[Recorded information]

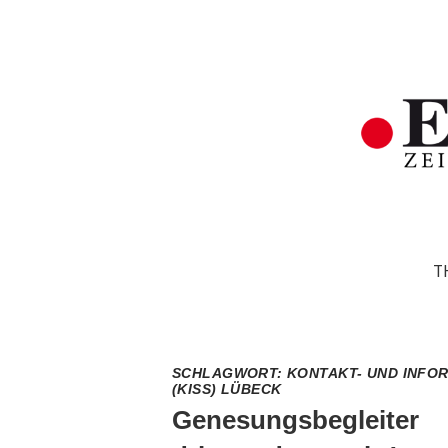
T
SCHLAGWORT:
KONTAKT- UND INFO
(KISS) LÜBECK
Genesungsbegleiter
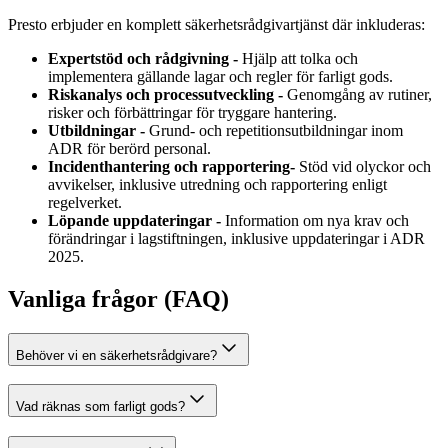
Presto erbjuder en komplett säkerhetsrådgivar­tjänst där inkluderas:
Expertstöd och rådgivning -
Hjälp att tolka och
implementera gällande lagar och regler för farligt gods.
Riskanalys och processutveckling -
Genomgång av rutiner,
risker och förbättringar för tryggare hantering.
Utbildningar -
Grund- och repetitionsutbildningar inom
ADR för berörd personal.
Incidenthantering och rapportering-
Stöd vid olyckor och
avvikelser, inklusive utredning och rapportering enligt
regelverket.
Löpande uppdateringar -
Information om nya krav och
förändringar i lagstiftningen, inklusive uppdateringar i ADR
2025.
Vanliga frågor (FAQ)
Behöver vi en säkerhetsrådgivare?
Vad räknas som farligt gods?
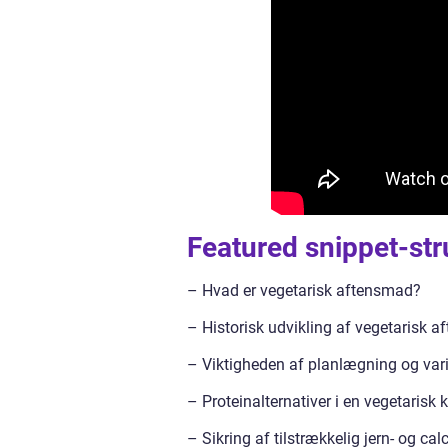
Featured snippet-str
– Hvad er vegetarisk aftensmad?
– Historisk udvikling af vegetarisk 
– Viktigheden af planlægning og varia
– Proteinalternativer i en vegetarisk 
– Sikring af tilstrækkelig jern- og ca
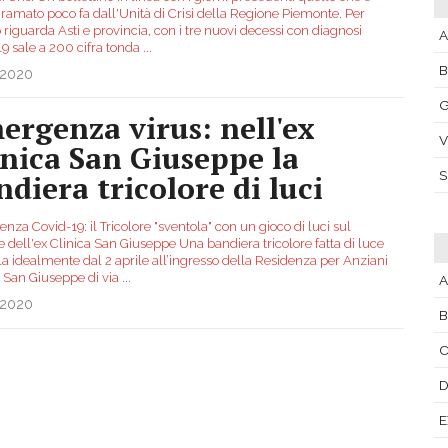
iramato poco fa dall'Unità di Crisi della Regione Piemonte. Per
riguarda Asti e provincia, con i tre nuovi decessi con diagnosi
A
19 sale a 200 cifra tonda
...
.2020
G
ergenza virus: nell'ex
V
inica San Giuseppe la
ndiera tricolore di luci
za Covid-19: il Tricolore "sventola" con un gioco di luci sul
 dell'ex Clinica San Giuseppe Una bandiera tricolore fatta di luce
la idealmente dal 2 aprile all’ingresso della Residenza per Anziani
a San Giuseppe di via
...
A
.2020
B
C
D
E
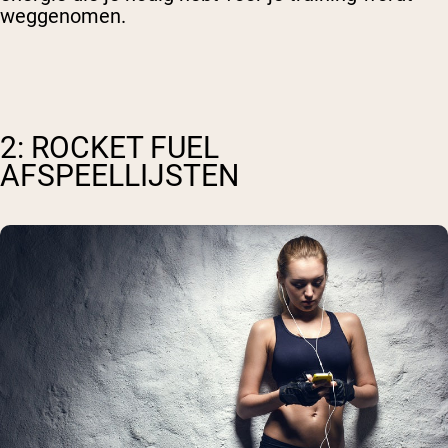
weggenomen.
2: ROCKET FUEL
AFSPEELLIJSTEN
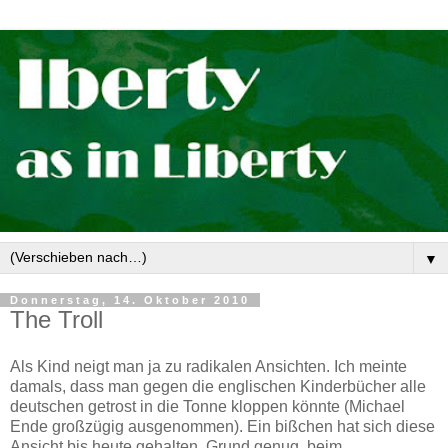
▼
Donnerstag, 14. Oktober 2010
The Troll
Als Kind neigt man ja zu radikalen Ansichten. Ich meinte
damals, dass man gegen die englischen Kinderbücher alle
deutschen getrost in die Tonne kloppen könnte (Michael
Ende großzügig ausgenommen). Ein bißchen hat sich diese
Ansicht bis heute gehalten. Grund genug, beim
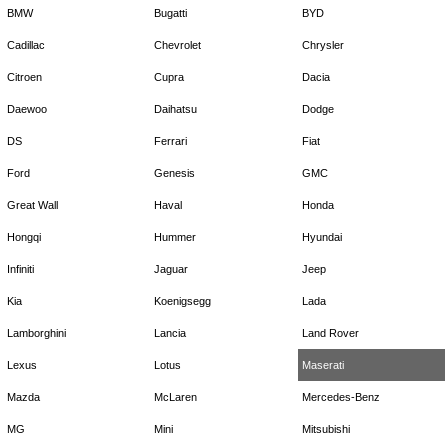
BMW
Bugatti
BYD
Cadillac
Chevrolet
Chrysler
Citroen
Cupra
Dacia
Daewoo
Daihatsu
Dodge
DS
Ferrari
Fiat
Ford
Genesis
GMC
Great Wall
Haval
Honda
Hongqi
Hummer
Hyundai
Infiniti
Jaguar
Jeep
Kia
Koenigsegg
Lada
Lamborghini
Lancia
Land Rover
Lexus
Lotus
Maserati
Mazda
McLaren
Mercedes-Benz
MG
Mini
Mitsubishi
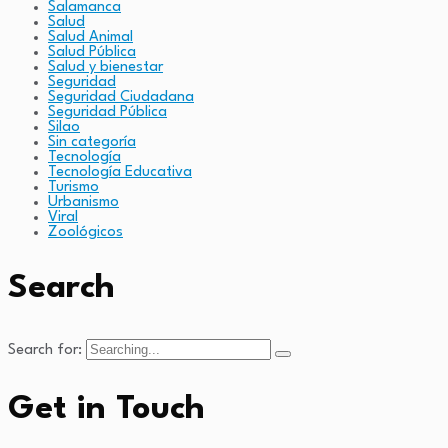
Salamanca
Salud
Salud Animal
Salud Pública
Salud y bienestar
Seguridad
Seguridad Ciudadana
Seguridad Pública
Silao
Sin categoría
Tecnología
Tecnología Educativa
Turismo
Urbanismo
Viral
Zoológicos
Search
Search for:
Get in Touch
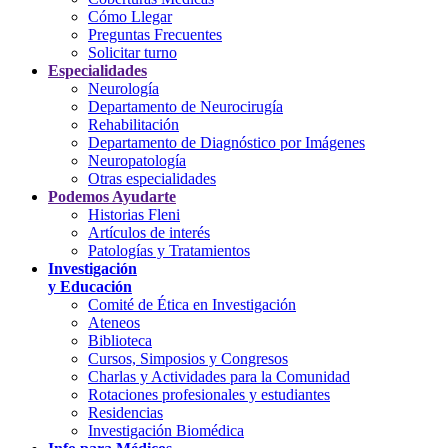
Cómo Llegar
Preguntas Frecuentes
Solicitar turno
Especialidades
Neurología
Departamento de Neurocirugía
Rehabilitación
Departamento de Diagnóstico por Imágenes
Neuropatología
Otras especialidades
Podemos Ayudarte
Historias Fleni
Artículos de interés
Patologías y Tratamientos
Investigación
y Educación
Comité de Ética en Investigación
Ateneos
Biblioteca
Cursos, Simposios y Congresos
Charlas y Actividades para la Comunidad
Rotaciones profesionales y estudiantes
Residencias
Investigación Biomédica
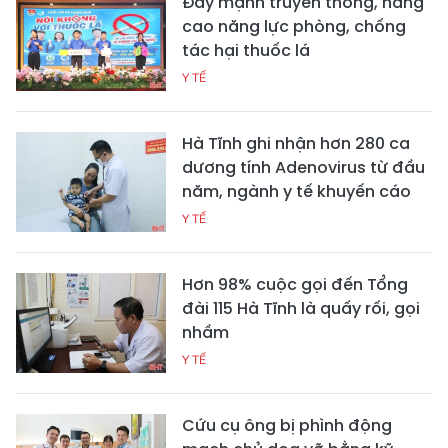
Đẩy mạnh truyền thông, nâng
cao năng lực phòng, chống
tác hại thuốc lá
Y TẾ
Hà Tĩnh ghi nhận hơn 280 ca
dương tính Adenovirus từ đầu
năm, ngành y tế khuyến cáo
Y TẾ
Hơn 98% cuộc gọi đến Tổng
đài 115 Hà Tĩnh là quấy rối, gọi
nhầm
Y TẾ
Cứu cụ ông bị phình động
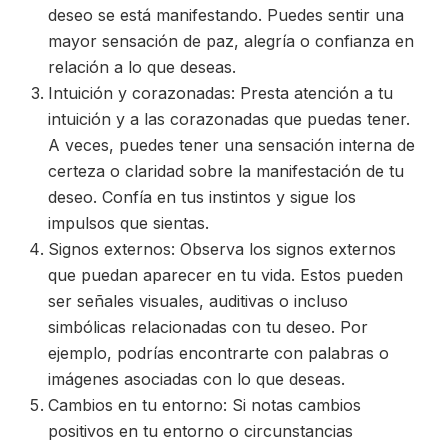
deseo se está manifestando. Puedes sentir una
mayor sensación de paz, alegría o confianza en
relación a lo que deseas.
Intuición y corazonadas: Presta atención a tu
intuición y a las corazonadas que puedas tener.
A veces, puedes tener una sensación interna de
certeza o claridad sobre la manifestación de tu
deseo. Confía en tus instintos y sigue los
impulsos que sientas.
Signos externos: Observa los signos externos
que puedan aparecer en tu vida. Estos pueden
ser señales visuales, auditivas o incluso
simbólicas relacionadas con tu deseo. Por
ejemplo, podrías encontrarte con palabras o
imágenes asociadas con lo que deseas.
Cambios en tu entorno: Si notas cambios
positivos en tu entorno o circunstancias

[/Recorded information]

All lines from the beginning of the entries above to the line containing "Information om nya krav och", inclusive, should be printed exactly, apart from the pictures.

[Output of the exercise]:
T
SCHLAGWORT:
KONTAKT- UND INFO
(KISS) LÜBECK
Genesungsbegleiter
Presto erbjuder en komplett säkerhetsrådgivar­tjänst där inkluderas:
Expertstöd och rådgivning -
Hjälp att tolka och
implementera gällande lagar och regler för farligt gods.
Riskanalys och processutveckling -
Genomgång av rutiner,
risker och förbättringar för tryggare hantering.
Utbildningar -
Grund- och repetitionsutbildningar inom
ADR för berörd personal.
Incidenthantering och rapportering-
Stöd vid olyckor och
avvikelser, inklusive utredning och rapportering enligt
regelverket.
Löpande uppdateringar -
Information om nya krav och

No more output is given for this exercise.